Él, sumergido en su prepotencia, no se daba cuenta de nada, continuaba ufano, creyendo convencido que todo estaba acabado para ella, que la volvería a mantener a raya, alejada a su espalda tanto tiempo como le viniera de gusto. Estaba demasiado entretenido, tan orgulloso de su habilidad que sus sentidos estaban cerrados a cualquier otra percepción ajena a sus emociones.
Ella percibió claramente su ignorancia, tuvo muy claro que lo tenía que continuar distrayendo hasta que llegara el momento oportuno. Y así lo hizo. Hizo ver que era débil, que era vulnerable, que realmente se sentía cautivada por su persona, por su fortaleza e inteligencia, le hizo creer que lo quería, que sería solamente suya, que haría todo lo que él quisiera, que no opinaría, si él no se lo pedía, que sería en definitiva su esclava.
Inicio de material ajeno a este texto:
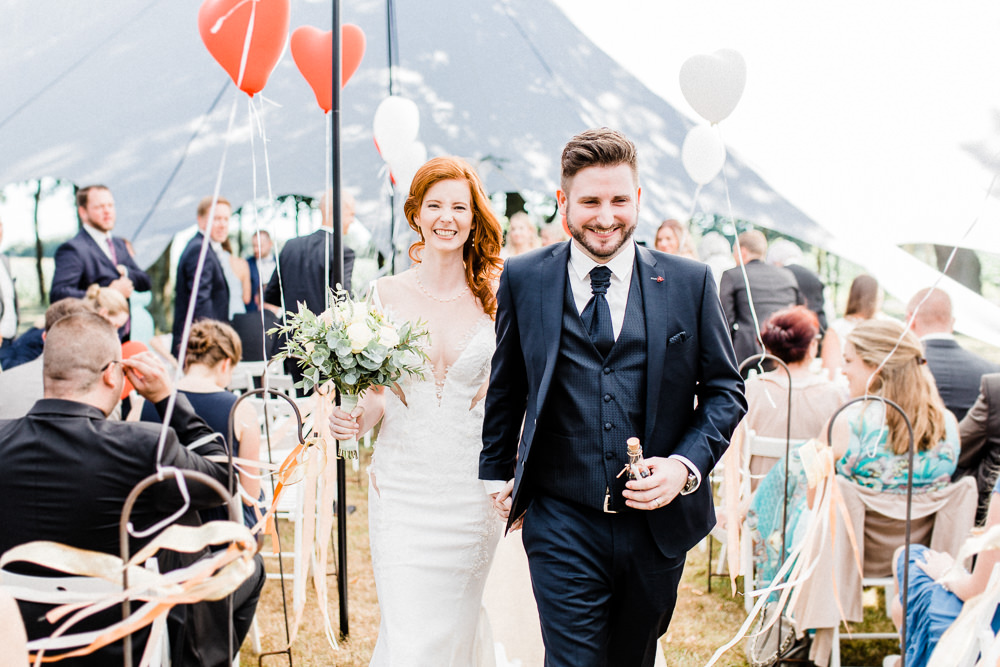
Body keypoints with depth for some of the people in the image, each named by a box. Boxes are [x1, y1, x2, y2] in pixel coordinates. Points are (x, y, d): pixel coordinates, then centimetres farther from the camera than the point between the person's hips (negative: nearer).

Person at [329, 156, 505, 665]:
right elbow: (376, 393, 7)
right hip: (401, 485, 0)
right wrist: (354, 419, -14)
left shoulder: (492, 297, -2)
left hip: (471, 486, 0)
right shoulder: (386, 294, 0)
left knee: (456, 625, 14)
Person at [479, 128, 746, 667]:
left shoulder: (690, 283, -2)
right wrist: (498, 471, 14)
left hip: (657, 519, 2)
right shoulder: (523, 280, -1)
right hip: (562, 524, -2)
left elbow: (725, 389, 4)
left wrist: (687, 465, -10)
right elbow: (506, 386, 11)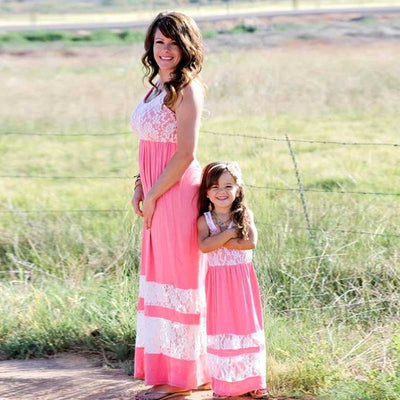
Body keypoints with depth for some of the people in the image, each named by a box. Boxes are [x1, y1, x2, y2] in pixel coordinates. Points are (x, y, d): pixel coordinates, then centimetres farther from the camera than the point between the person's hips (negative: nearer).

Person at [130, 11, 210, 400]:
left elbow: (185, 153, -18)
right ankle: (164, 367, 23)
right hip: (156, 193, 9)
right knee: (160, 275, 13)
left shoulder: (187, 89, -14)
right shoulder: (157, 86, 13)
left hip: (177, 192, -9)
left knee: (176, 278, -2)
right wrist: (140, 187, 8)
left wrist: (153, 196, -14)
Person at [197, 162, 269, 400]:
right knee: (220, 330, 2)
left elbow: (251, 242, -17)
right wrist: (229, 233, -20)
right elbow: (204, 246, -20)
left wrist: (218, 241, -17)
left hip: (243, 279, 1)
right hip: (218, 280, -1)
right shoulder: (204, 220, -3)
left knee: (247, 327, 5)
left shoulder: (245, 216, 0)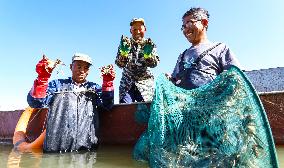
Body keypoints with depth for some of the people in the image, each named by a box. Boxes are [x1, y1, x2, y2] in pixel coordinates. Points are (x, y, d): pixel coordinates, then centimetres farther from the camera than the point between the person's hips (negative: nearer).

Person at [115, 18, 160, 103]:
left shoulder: (150, 45, 2)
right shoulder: (125, 44, 2)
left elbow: (154, 64, -9)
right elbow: (119, 64, -9)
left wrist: (148, 54, -30)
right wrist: (124, 52, -28)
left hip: (145, 83, 0)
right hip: (127, 83, 0)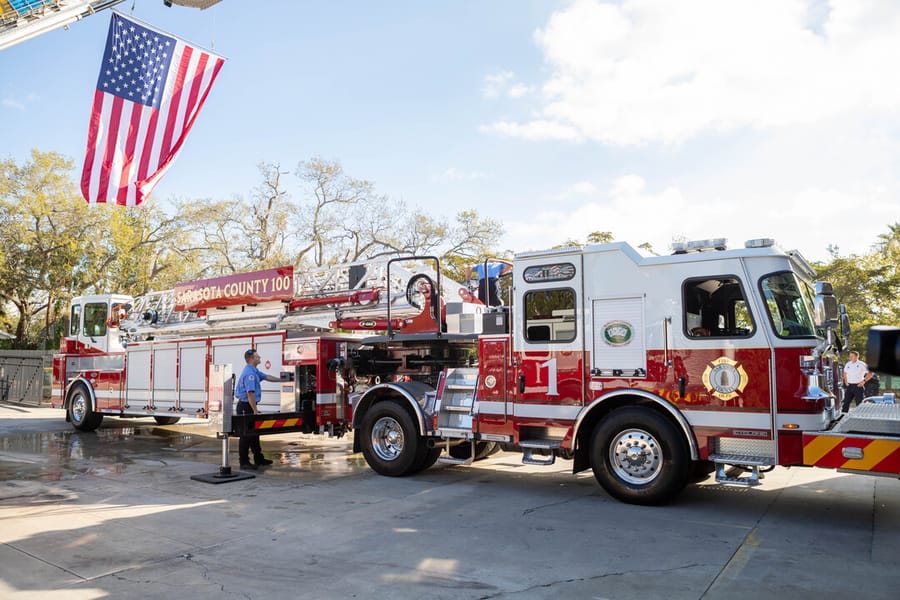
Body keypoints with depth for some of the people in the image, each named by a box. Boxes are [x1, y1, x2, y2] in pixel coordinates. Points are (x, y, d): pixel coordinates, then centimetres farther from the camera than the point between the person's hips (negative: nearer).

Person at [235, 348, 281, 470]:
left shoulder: (254, 371, 12)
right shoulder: (249, 373, -21)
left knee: (254, 433, 16)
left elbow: (266, 377, 26)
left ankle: (259, 459, 24)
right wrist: (255, 410, -23)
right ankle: (244, 462, 3)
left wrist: (282, 380, 27)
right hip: (246, 406, -11)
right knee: (246, 435, -4)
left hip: (249, 406, 11)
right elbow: (250, 393, -25)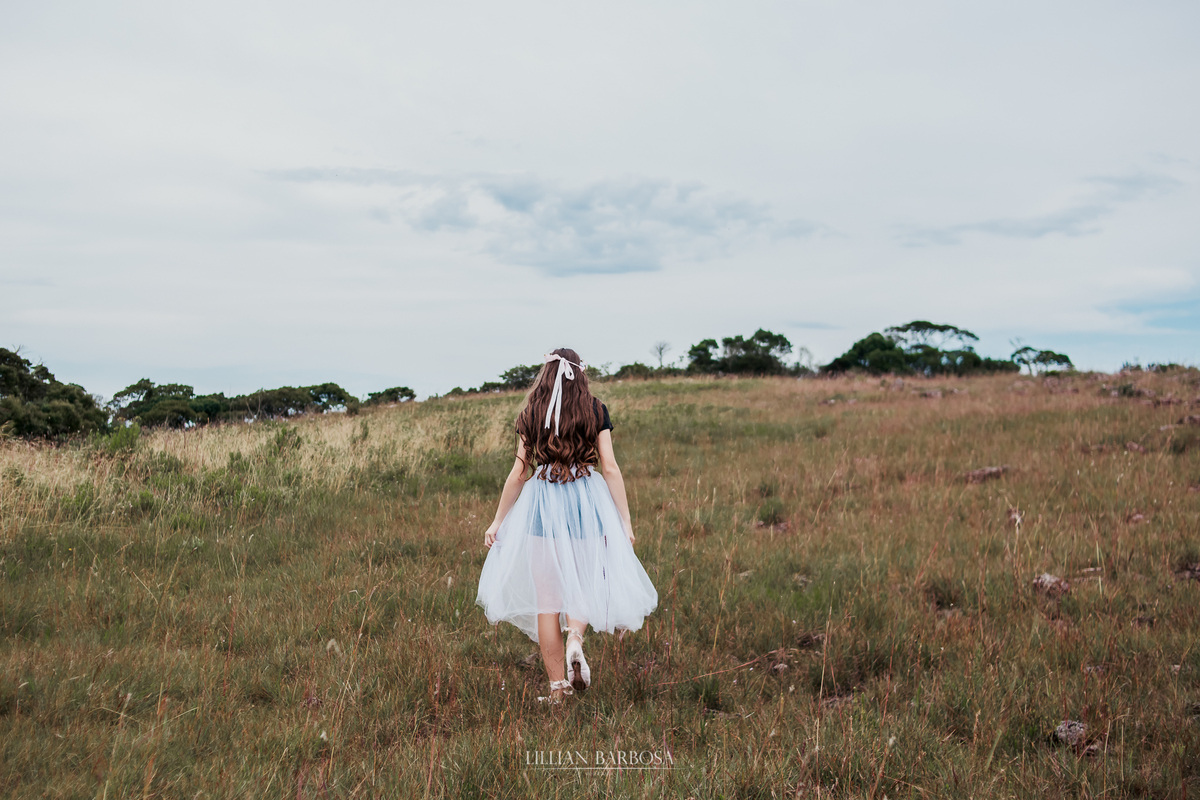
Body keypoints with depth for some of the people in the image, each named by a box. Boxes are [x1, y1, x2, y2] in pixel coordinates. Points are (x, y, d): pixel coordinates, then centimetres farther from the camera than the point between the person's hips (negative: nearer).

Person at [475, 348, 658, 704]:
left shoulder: (531, 415, 4)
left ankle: (557, 688, 9)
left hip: (542, 503, 0)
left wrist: (498, 521, 13)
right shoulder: (595, 411, 2)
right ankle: (575, 637, -14)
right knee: (585, 580, 17)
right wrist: (625, 521, 3)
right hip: (587, 500, 0)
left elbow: (519, 473, 4)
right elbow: (610, 469, -2)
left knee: (546, 594, 7)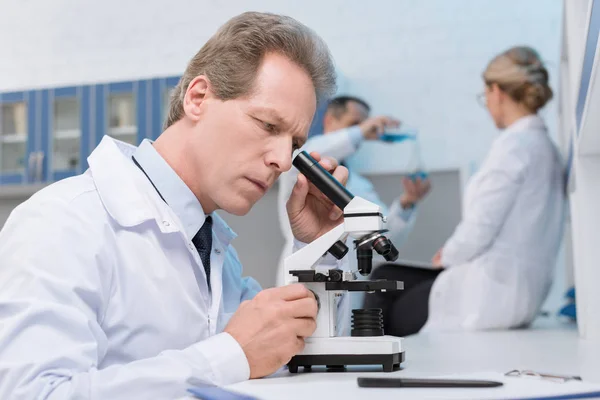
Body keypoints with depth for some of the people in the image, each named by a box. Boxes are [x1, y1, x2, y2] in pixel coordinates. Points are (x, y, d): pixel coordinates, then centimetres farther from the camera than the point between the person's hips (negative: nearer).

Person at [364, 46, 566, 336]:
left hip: (493, 290, -9)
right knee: (385, 278, 17)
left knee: (391, 321, 10)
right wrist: (452, 254, 8)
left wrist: (447, 255, -1)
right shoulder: (544, 147, 11)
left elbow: (480, 228, -20)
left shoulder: (514, 144, -17)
El tren estaba ya a punto de pasar a la altura de ellos. Se encogió, algo que a él le pareció magnífico. Se volvió pequeña, casi invisible, para que él quedara convencido de su servilismo, de su imposibilidad, de su dominio supremo. Pocos segundos después, se escuchó claramente, un grito estremecedor, un lamento indescriptible, un dolor inconsolable, que permaneció en las entrañas de la montaña, golpeando en sus paredes, días y días, semanas, meses, años, quizás siglos...
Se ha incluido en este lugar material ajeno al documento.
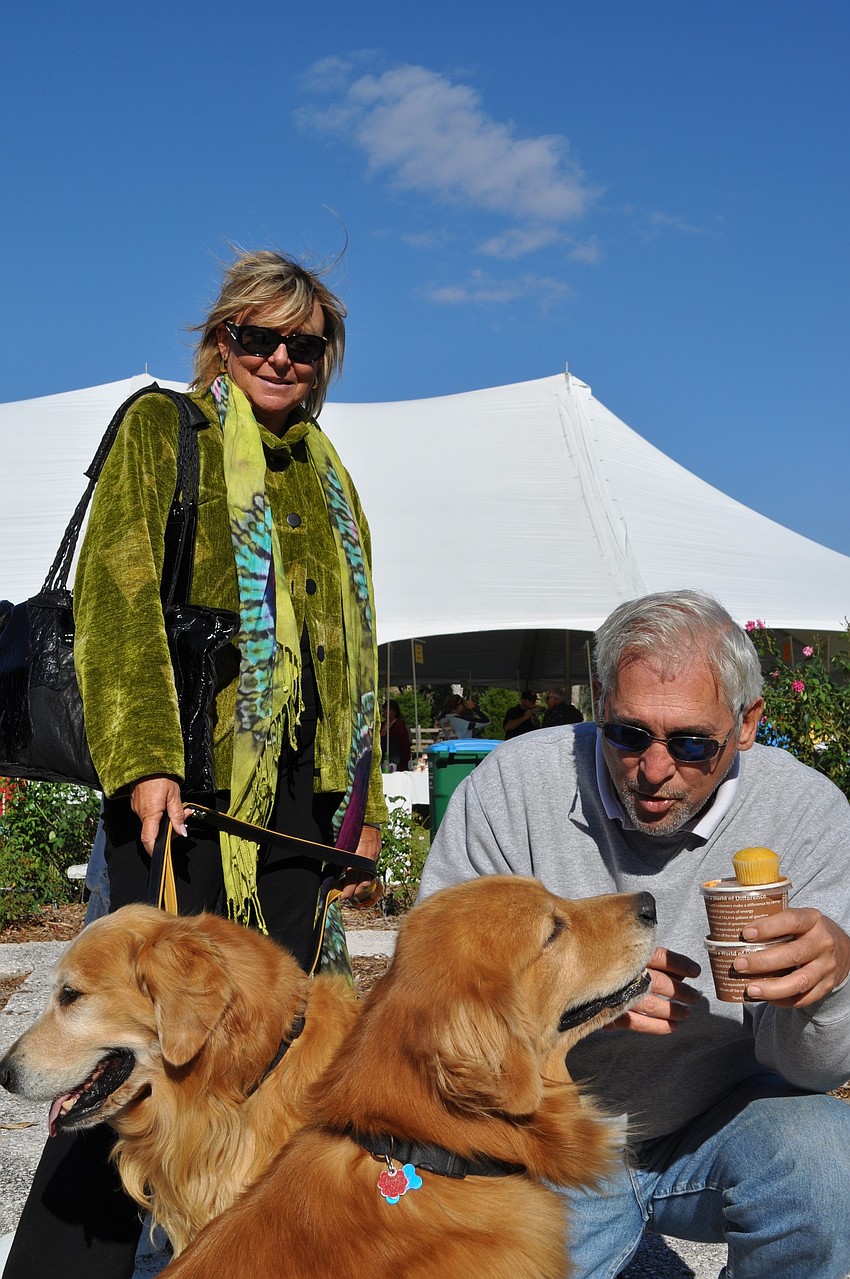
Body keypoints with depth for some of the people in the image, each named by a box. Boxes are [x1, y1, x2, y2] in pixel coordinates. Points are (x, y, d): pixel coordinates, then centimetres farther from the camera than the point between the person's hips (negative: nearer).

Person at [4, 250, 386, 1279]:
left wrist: (367, 805, 18)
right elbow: (117, 594, -5)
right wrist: (142, 757, -17)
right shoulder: (163, 429, 7)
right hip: (190, 774, -6)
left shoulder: (326, 475, 24)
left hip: (299, 780, 6)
¿Cómo lo había hecho? ¿Cómo Rosa había podido huir de la oscuridad, como lo había conseguido...? Fue tan rápido, que no tuvo tiempo de darse cuenta de nada, y mucho menos de reaccionar. Ella se giró para mirarlo, desde el techo del tren que la sacó a toda velocidad de aquel lugar profundo al que no pertenecía. Aquel tren que la conduciría a la libertad, que le permitió volver a hacer volar los sentidos, a gozar con la luz, a temblar de felicidad, a sentir el placer en su piel, a dejar que quien quisiera, se llenara con su preciado aroma. Únicamente le había dado tiempo de arrancarle aquellas gafas oscuras que le tapaban la parte más débil y vulnerable. Pudo observar como se encogía de dolor, como la furia se apoderaba de él hasta causarle un dolor que no se calmaría más que con el paso del tiempo.
Rose le comtempló no sin ternura, viéndole aparecer caminando aún por las vías, con un aspecto frágil, con la cabeza baja, abrumado, miserable. A pesar de su compasión, era consciente de que no se podía fiar, que aquello era sólo apariencia, que la realidad quedaba oculta, oculta en su propia penumbra. El triunfo de Rosa era el fracaso de él, quien no tenía ni idea, por culpa de su propia ignorancia, que aunque que se le arranquen todos los pétalos a la Rosa, ésta nunca jamás pierde su perfume, porque su esencia va mucho más allá.